When to Use $(…) vs ${…} in Bash: Command vs Parameter Substitution Explained

Background

Linux and other GNU‑based operating systems rely on Bash (the Bourne Again Shell) as a powerful command‑language interpreter, offering both interactive use and scripting capabilities that extend beyond the original Bourne shell.

Command substitution $(...)

The $(command) construct performs command substitution: the enclosed command is executed in a subshell, its standard output is captured, and the result replaces the expression in the surrounding command.

echo "今天是 $(date). LinuxMi.com 又是美好的一天。"

In this example, date runs first, its output is inserted into the echo statement, and the final string is printed.

Parameter expansion ${...}

The ${parameter} syntax handles parameter (variable) expansion. It allows the shell to replace a variable name with its value and supports additional features such as default values, substring extraction, and indirect expansion. animal=lion Attempting to echo $animals prints nothing because the variable animals is undefined.

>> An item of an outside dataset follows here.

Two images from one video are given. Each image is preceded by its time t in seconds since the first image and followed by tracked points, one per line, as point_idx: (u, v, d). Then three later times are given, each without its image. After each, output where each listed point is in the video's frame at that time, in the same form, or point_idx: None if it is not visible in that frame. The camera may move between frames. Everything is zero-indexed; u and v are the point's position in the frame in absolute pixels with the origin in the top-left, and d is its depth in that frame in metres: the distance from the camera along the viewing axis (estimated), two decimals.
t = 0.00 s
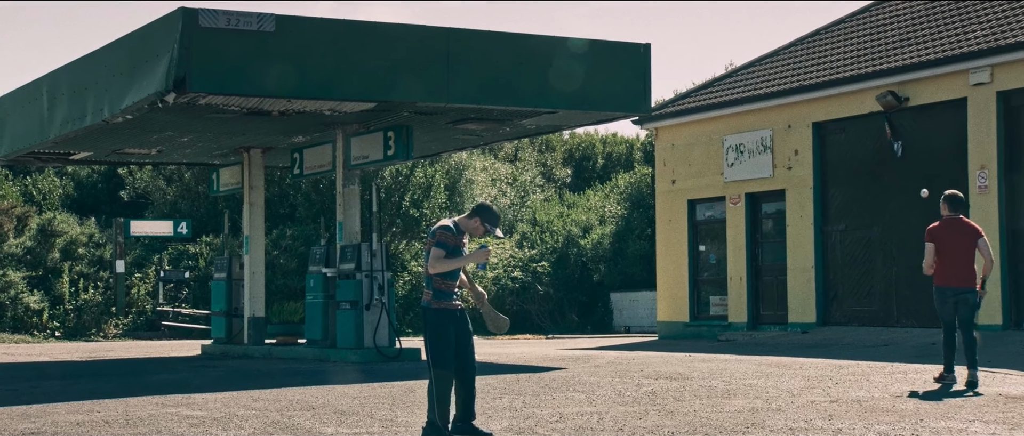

Using parameter expansion correctly yields the desired result: echo ${animal}s This prints lions, demonstrating how braces disambiguate the variable name from following characters.

Differences and precedence

While both forms replace text, they serve distinct purposes: $(...) runs a command and substitutes its output, whereas ${...} substitutes the value of an existing variable. Bash also supports indirect expansion with ${!var}, where the value of var is treated as the name of another variable.

animal=lion
lion=rafiki
echo ${!animal}   # expands to the value of variable named by $animal, i.e., "rafiki"

In such cases, the indirect expansion takes precedence over the direct variable value.

Conclusion

Understanding when to use $(command) for command substitution and ${parameter} for variable expansion helps write clearer, more reliable Bash scripts, avoiding common pitfalls related to quoting, naming, and expansion order.